_INSTRUCTIONS TO FOLLOW_.
When you copy the material, keep each line exactly as it appears.

_SOURCE DATA_.
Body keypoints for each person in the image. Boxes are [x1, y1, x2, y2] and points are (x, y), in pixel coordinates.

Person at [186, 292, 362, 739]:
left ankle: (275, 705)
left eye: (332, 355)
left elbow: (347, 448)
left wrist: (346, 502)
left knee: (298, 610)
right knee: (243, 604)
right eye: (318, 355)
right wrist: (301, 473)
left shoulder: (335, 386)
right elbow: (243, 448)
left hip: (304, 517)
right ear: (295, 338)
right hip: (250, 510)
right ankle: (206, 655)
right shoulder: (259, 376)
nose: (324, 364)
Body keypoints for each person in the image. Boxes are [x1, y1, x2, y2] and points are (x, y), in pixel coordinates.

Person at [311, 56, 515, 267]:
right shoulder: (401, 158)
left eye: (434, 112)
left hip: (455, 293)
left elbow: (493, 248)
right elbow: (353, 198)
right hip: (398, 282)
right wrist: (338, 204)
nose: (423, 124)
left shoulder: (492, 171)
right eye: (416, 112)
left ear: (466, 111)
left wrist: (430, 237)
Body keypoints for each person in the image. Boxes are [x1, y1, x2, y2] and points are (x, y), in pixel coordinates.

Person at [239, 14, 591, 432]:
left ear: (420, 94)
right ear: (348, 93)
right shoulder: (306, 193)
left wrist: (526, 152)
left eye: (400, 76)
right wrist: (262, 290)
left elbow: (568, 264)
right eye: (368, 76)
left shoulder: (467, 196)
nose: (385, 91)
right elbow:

_TASK RESPONSE_.
Body keypoints for each person in the image. Boxes are [x1, y1, x2, y2] and points are (x, y), in pixel coordinates.

Person at [186, 292, 362, 739]:
left ankle: (275, 705)
left eye: (332, 355)
left elbow: (347, 448)
left wrist: (346, 502)
left knee: (298, 610)
right knee: (243, 604)
right eye: (318, 355)
right wrist: (301, 473)
left shoulder: (335, 386)
right elbow: (243, 448)
left hip: (304, 517)
right ear: (295, 338)
right hip: (250, 510)
right ankle: (206, 655)
right shoulder: (259, 376)
nose: (324, 364)
Body keypoints for each person in the image. Boxes are [x1, y1, x2, y2] and points are (x, y), in pixel coordinates.

Person at [311, 56, 515, 267]:
right shoulder: (401, 158)
left eye: (434, 112)
left hip: (455, 293)
left elbow: (493, 248)
right elbow: (353, 198)
right hip: (398, 282)
right wrist: (338, 204)
nose: (423, 124)
left shoulder: (492, 171)
right eye: (416, 112)
left ear: (466, 111)
left wrist: (430, 237)
Body keypoints for each person in the image. Boxes are [x1, y1, x2, y2] and points are (x, y), in pixel coordinates.

Person at [239, 14, 591, 432]:
left ear: (420, 94)
right ear: (348, 93)
right shoulder: (306, 193)
left wrist: (526, 152)
left eye: (400, 76)
right wrist: (262, 290)
left elbow: (568, 264)
right eye: (368, 76)
left shoulder: (467, 196)
nose: (385, 91)
right elbow:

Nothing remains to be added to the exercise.